EXERCISE INPUTS Start Marker
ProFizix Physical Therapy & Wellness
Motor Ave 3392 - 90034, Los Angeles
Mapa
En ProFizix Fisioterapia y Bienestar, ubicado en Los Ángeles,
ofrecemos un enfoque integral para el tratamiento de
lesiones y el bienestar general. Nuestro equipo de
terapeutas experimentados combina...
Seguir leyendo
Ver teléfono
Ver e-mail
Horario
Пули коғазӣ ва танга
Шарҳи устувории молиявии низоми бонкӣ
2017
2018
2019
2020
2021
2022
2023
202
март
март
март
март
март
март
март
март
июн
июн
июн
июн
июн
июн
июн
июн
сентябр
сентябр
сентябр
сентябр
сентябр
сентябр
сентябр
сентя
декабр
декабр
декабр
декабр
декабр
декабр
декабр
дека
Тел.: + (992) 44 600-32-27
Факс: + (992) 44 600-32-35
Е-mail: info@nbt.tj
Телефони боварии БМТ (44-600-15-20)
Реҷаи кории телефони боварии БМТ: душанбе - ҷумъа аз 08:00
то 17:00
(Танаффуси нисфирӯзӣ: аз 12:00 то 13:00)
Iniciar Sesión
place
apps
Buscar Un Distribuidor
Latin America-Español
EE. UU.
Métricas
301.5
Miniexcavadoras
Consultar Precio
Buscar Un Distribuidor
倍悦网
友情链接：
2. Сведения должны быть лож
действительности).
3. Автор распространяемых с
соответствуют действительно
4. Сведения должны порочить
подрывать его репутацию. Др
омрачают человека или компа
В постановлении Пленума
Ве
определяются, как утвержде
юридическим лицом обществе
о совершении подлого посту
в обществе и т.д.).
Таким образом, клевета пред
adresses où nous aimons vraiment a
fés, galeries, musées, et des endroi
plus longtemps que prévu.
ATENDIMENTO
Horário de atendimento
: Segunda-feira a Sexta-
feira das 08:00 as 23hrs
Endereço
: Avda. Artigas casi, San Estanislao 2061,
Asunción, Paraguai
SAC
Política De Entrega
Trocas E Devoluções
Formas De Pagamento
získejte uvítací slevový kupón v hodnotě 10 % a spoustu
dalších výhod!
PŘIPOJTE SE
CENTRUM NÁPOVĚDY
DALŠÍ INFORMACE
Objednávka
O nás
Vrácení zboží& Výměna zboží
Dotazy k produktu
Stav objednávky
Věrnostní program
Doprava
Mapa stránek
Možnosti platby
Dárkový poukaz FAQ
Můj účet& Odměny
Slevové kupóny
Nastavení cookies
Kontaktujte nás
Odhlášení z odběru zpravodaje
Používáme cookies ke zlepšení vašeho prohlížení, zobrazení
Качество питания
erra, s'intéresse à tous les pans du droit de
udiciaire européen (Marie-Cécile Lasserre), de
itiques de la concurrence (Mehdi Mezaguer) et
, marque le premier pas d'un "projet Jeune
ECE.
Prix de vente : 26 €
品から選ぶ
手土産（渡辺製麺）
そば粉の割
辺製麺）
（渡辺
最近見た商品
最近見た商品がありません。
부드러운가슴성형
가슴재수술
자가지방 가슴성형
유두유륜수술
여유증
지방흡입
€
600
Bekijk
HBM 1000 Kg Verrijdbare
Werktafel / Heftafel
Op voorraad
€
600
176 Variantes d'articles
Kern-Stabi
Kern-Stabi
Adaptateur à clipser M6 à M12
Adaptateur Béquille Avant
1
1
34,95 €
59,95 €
EXERCISE INPUTS End Marker
**TASK REQUIREMENTS**:
Return every line of the listing above that contains "обществе".

**ANSWER AREA**:
юридическим лицом обществе
в обществе и т.д.).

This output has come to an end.